Biology rarely re-invents the wheel. That is why proponents of the idea that presenilin (PS) and the proteolytic γ-secretases are one and the same will be pleased with a paper in tomorrow's Science by Bruno Martoglio and colleagues at the Swiss Federal Institute of Technology, Zurich, and the Samuel Lunenfeld Institute, Ontario, Canada. These scientists report the discovery of the signal peptide peptidases (SPP), a new family of intramembraneous proteases that have homology to the presenilins, thus lending credence to the notion that presenilins comprise the catalytic core of γ-secretase.
Many researchers in the Alzheimer community have been focusing on γ-secretase, as it is responsible for the proteolytic processing of amyloid precursor protein (AβPP) into the notorious Aβ. It is also thought to similarly cleave the notch receptor, and probably numerous other transmembrane proteins (see related news item, see related news item). However, the protease exists as a large multimeric complex, and this has made the identification of the catalytic component challenging. Although recent affinity purification experiments using γ-secretase inhibitors have isolated presenilin and the glycoprotein nicastrin (see related news item), direct proof of PS involvement in proteolysis, such as reconstituting its activity in a test tube, has remained elusive.
First author Andreas Weihofen et al. used a different type of test tube to prove SPP was a protease-yeast. The authors expressed the putative aspartyl protease in Saccharomyces cerevisiae, which has no known SPP homologs, and found that the genetically engineered cells were capable of proteolytically cleaving the SPP substrate. This suggests that presenilin, by virtue of homology, is also a protease. Furthermore, when the authors mutated one of the essential aspartate residues, proteolytic activity was almost completely abolished. As Michael Wolfe and Dennis Selkoe of Harvard Medical School point out in an accompanying perspective, the only other explanation for these results would be that SPP activated an endogenous protease in the yeast, a possibility they consider highly unlikely-or is it?

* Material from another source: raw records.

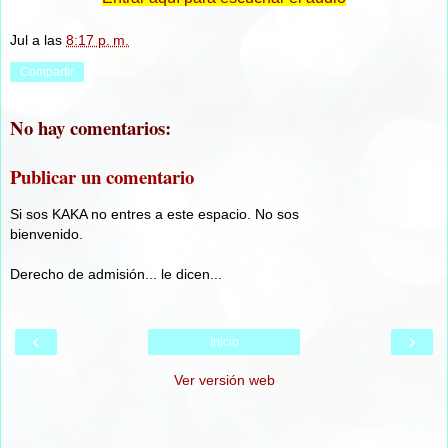
Jul
a las
8:17 p. m.
Compartir
No hay comentarios:
Publicar un comentario
Si sos KAKA no entres a este espacio. No sos
bienvenido.
Derecho de admisión... le dicen...
‹
›
Inicio
Ver versión web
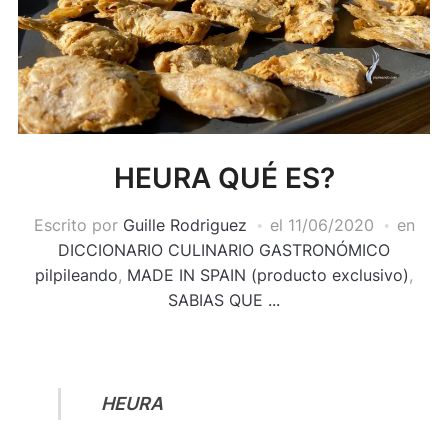
HEURA QUÉ ES?
Escrito por
Guille Rodriguez
el
11/06/2020
en
DICCIONARIO CULINARIO GASTRONÓMICO
pilpileando
,
MADE IN SPAIN (producto exclusivo)
,
SABIAS QUE ...
HEURA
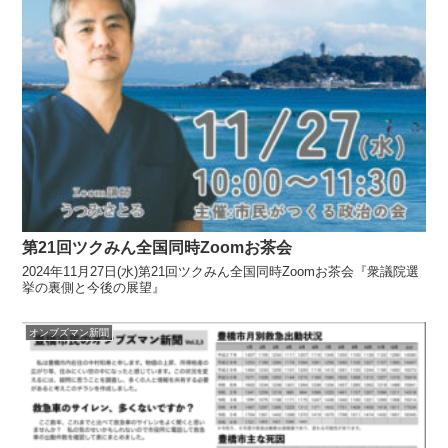
第21回ツクみん全国同時Zoomお茶会
2024年11月27日(水)第21回ツクみん全国同時Zoomお茶会『衆議院選
挙の裏側と今後の展望』
オンブズマン新聞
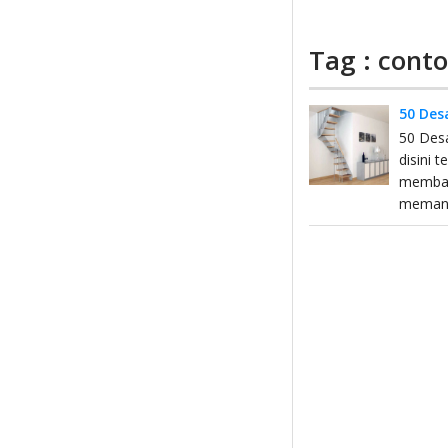
Tag : cont
50 Des
50 Desa
disini 
memban
memang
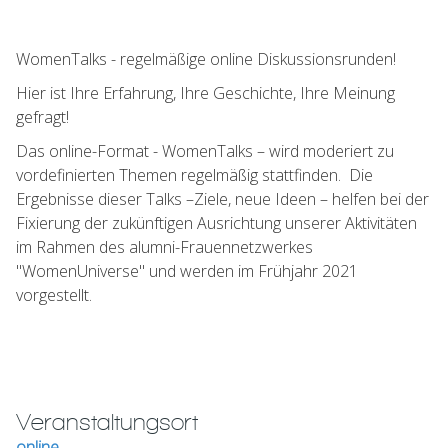
WomenTalks - regelmäßige online Diskussionsrunden!
Hier ist Ihre Erfahrung, Ihre Geschichte, Ihre Meinung
gefragt!
Das online-Format - WomenTalks – wird moderiert zu
vordefinierten Themen regelmäßig stattfinden. Die
Ergebnisse dieser Talks –Ziele, neue Ideen – helfen bei der
Fixierung der zukünftigen Ausrichtung unserer Aktivitäten
im Rahmen des alumni-Frauennetzwerkes
"WomenUniverse" und werden im Frühjahr 2021
vorgestellt.
Veranstaltungsort
online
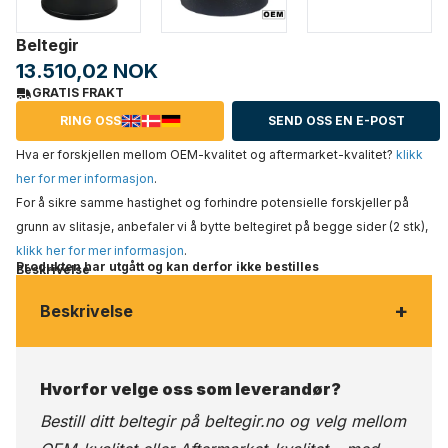
Beltegir
13.510,02 NOK
GRATIS FRAKT
RING OSS
SEND OSS EN E-POST
Hva er forskjellen mellom OEM-kvalitet og aftermarket-kvalitet?
klikk
her for mer informasjon
.
For å sikre samme hastighet og forhindre potensielle forskjeller på
grunn av slitasje, anbefaler vi å bytte beltegiret på begge sider (2 stk),
klikk her for mer informasjon
.
Produkten har utgått og kan derfor ikke bestilles
Beskrivelse
+
Beskrivelse
Hvorfor velge oss som leverandør?
Bestill ditt beltegir på
beltegir.no
og velg mellom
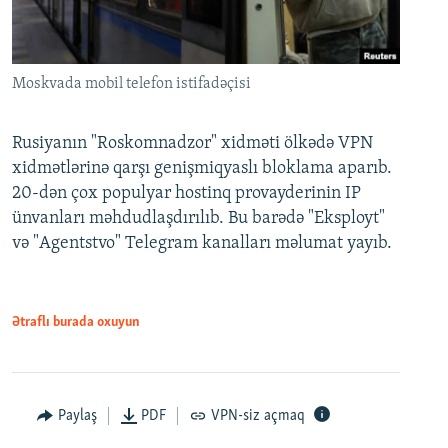
Moskvada mobil telefon istifadəçisi
Rusiyanın "Roskomnadzor" xidməti ölkədə VPN
xidmətlərinə qarşı genişmiqyaslı bloklama aparıb.
20-dən çox populyar hostinq provayderinin IP
ünvanları məhdudlaşdırılıb. Bu barədə "Eksployt"
və "Agentstvo" Telegram kanalları məlumat yayıb.
Ətraflı burada oxuyun
Paylaş
PDF
VPN-siz açmaq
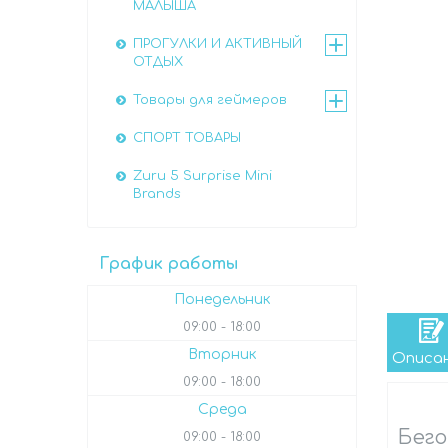
МАЛЫША
ПРОГУЛКИ И АКТИВНЫЙ
ОТДЫХ
Товары для геймеров
СПОРТ ТОВАРЫ
Zuru 5 Surprise Mini
Brands
График работы
Понедельник
09:00
18:00
Вторник
Описа
09:00
18:00
Среда
Бего
09:00
18:00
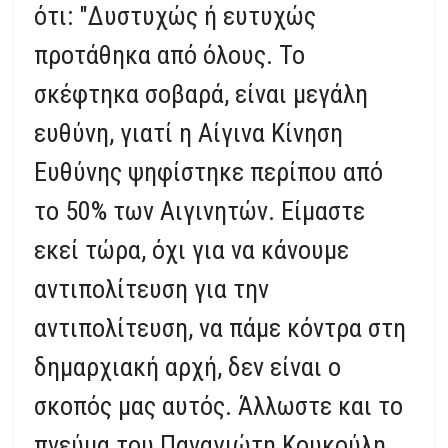
ότι: "Δυστυχώς ή ευτυχώς
προτάθηκα από όλους. Το
σκέφτηκα σοβαρά, είναι μεγάλη
ευθύνη, γιατί η Αίγινα Κίνηση
Ευθύνης ψηφίστηκε περίπου από
το 50% των Αιγινητών. Είμαστε
εκεί τώρα, όχι για να κάνουμε
αντιπολίτευση για την
αντιπολίτευση, να πάμε κόντρα στη
δημαρχιακή αρχή, δεν είναι ο
σκοπός μας αυτός. Άλλωστε και το
πνεύμα του Παναγιώτη Κουκούλη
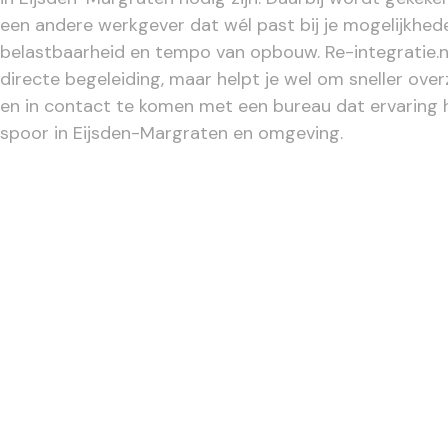
een andere werkgever dat wél past bij je mogelijkhed
belastbaarheid en tempo van opbouw. Re-integratie.n
directe begeleiding, maar helpt je wel om sneller overz
en in contact te komen met een bureau dat ervaring 
spoor in Eijsden-Margraten en omgeving.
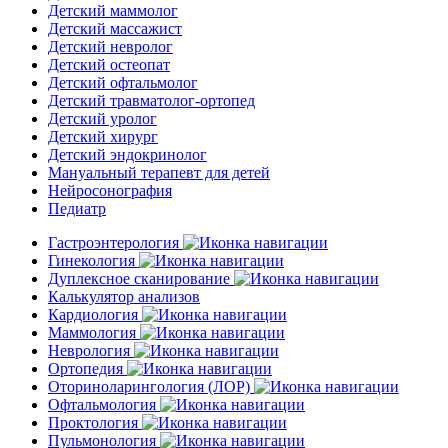
Детский маммолог
Детский массажист
Детский невролог
Детский остеопат
Детский офтальмолог
Детский травматолог-ортопед
Детский уролог
Детский хирург
Детский эндокринолог
Мануальный терапевт для детей
Нейросонография
Педиатр
Гастроэнтерология
Гинекология
Дуплексное сканирование
Калькулятор анализов
Кардиология
Маммология
Неврология
Ортопедия
Оториноларингология (ЛОР)
Офтальмология
Проктология
Пульмонология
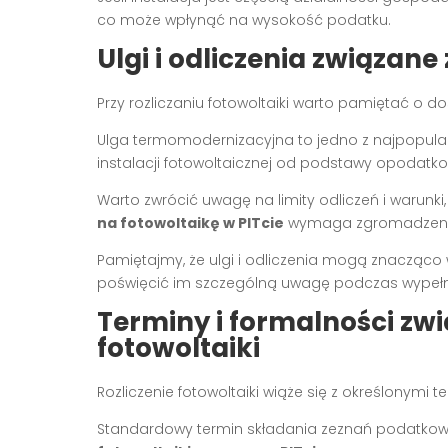
co może wpłynąć na wysokość podatku.
Ulgi i odliczenia związane
Przy rozliczaniu fotowoltaiki warto pamiętać o d
Ulga termomodernizacyjna to jedno z najpopular
instalacji fotowoltaicznej od podstawy opodatk
Warto zwrócić uwagę na limity odliczeń i warunki, 
na fotowoltaikę w PITcie
wymaga zgromadzenia
Pamiętajmy, że ulgi i odliczenia mogą znacząco
poświęcić im szczególną uwagę podczas wypełni
Terminy i formalności zwi
fotowoltaiki
Rozliczenie fotowoltaiki wiąże się z określonymi 
Standardowy termin składania zeznań podatkowyc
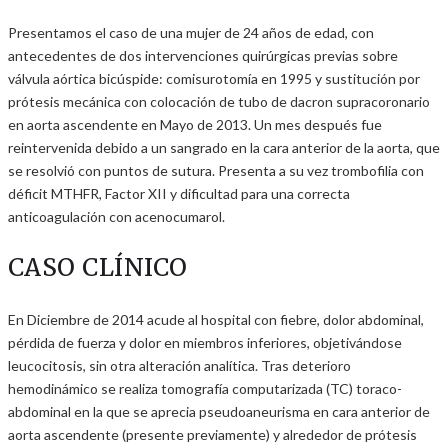
Presentamos el caso de una mujer de 24 años de edad, con
antecedentes de dos intervenciones quirúrgicas previas sobre
válvula aórtica bicúspide: comisurotomía en 1995 y sustitución por
prótesis mecánica con colocación de tubo de dacron supracoronario
en aorta ascendente en Mayo de 2013. Un mes después fue
reintervenida debido a un sangrado en la cara anterior de la aorta, que
se resolvió con puntos de sutura. Presenta a su vez trombofilia con
déficit MTHFR, Factor XII y dificultad para una correcta
anticoagulación con acenocumarol.
CASO CLÍNICO
En Diciembre de 2014 acude al hospital con fiebre, dolor abdominal,
pérdida de fuerza y dolor en miembros inferiores, objetivándose
leucocitosis, sin otra alteración analítica. Tras deterioro
hemodinámico se realiza tomografía computarizada (TC) toraco-
abdominal en la que se aprecia pseudoaneurisma en cara anterior de
aorta ascendente (presente previamente) y alrededor de prótesis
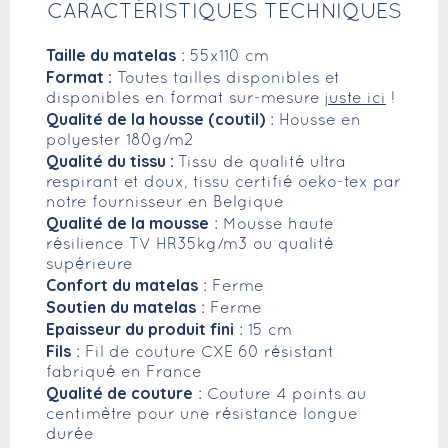
CARACTÉRISTIQUES TECHNIQUES
Taille du matelas
: 55x110 cm
Format :
Toutes tailles disponibles et
disponibles en format sur-mesure
juste ici
!
Qualité de la housse (coutil)
: Housse en
polyester 180g/m2
Qualité du tissu :
Tissu de qualité ultra
respirant et doux, tissu certifié oeko-tex par
notre fournisseur en Belgique
Qualité de la mousse
: Mousse haute
résilience TV HR35kg/m3 ou qualité
supérieure
Confort du matelas
: Ferme
Soutien du matelas
: Ferme
Epaisseur du produit fini
: 15 cm
Fils
: Fil de couture CXE 60 résistant
fabriqué en France
Qualité de couture
: Couture 4 points au
centimètre pour une résistance longue
durée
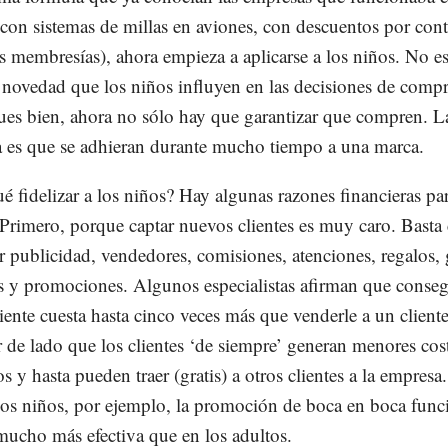
(con sistemas de millas en aviones, con descuentos por con
s membresías), ahora empieza a aplicarse a los niños. No e
novedad que los niños influyen en las decisiones de compr
ues bien, ahora no sólo hay que garantizar que compren. L
 es que se adhieran durante mucho tiempo a una marca.
ué fidelizar a los niños? Hay algunas razones financieras pa
 Primero, porque captar nuevos clientes es muy caro. Basta
 publicidad, vendedores, comisiones, atenciones, regalos, 
s y promociones. Algunos especialistas afirman que conseg
iente cuesta hasta cinco veces más que venderle a un cliente
r de lado que los clientes ‘de siempre’ generan menores cos
s y hasta pueden traer (gratis) a otros clientes a la empresa
los niños, por ejemplo, la promoción de boca en boca func
ucho más efectiva que en los adultos.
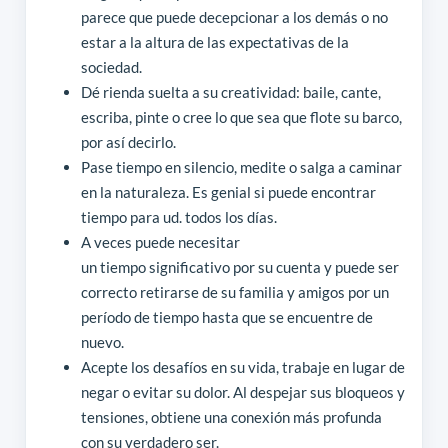
parece que puede decepcionar a los demás o no
estar a la altura de las expectativas de la
sociedad.
Dé rienda suelta a su creatividad: baile, cante,
escriba, pinte o cree lo que sea que flote su barco,
por así decirlo.
Pase tiempo en silencio, medite o salga a caminar
en la naturaleza. Es genial si puede encontrar
tiempo para ud. todos los días.
A veces puede necesitar
un tiempo significativo por su cuenta y puede ser
correcto retirarse de su familia y amigos por un
período de tiempo hasta que se encuentre de
nuevo.
Acepte los desafíos en su vida, trabaje en lugar de
negar o evitar su dolor. Al despejar sus bloqueos y
tensiones, obtiene una conexión más profunda
con su verdadero ser.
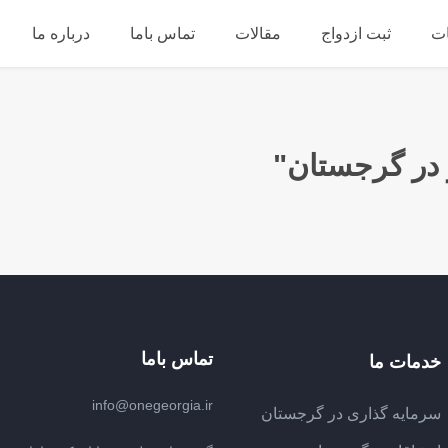
ت
ثبت ازدواج
مقالات
تماس باما
درباره ما
تماس باما
خدمات ما
info@onegeorgia.ir
سرمایه گذاری در گرجستان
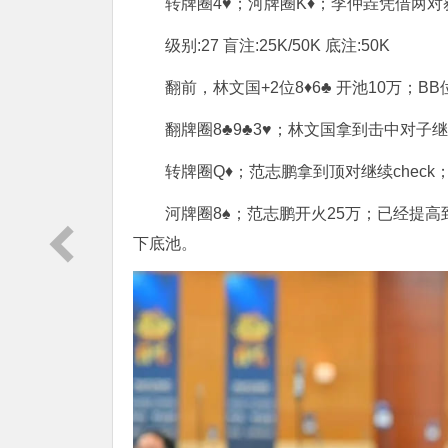
转牌圈4♥；河牌圈K♦；李仲垚凭借两
级别:27 盲注:25K/50K 底注:50K
翻前，林文国+2位8♦6♣ 开池10万；B
翻牌圈8♣9♣3♥；林文国拿到击中对子继续开
转牌圈Q♦；范志鹏拿到顶对继续check；
河牌圈8♠；范志鹏开火25万；已经提高到
下底池。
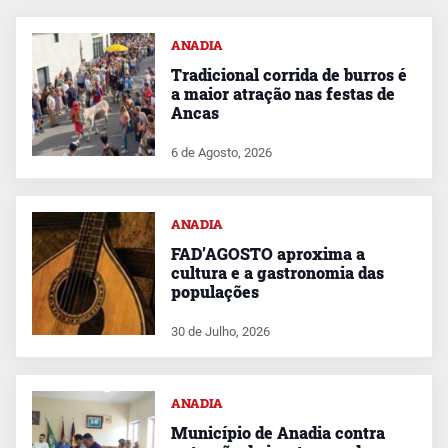
ANADIA
Tradicional corrida de burros é
a maior atração nas festas de
Ancas
6 de Agosto, 2026
ANADIA
FAD’AGOSTO aproxima a
cultura e a gastronomia das
populações
30 de Julho, 2026
ANADIA
Município de Anadia contra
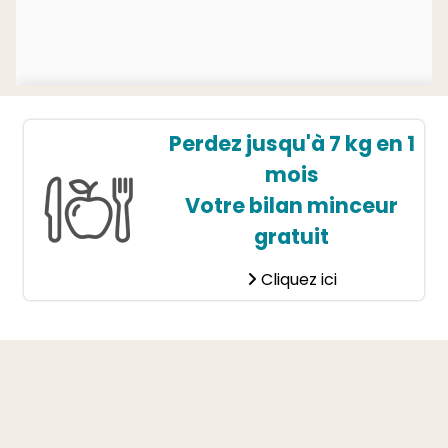
Perdez jusqu'à 7 kg en 1
mois
Votre bilan minceur
gratuit
Cliquez ici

Sangram Sisodia, University of Chicago, points out that the authors' own data reveals yeast SPP subfamily members. These subfamily proteins most likely have endogenous partners, and it could be one of these partners that harbors the catalytic site and is activated by the exogenous SPP (see commentary below). This scenario would relegate SPPs and presenilins to the role of helper proteins, a function that has been previously proposed.—Tom Fagan
- Weihofen A, Binns K, Lemberg MK, Ashman K, Martoglio B. Identification of signal peptide peptidase, a presenilin-type aspartic protease. Science. 2002 Jun 21;296(5576):2215-8. PubMed.
- Wolfe MS, Selkoe DJ. Biochemistry. Intramembrane proteases--mixing oil and water. Science. 2002 Jun 21;296(5576):2156-7. PubMed.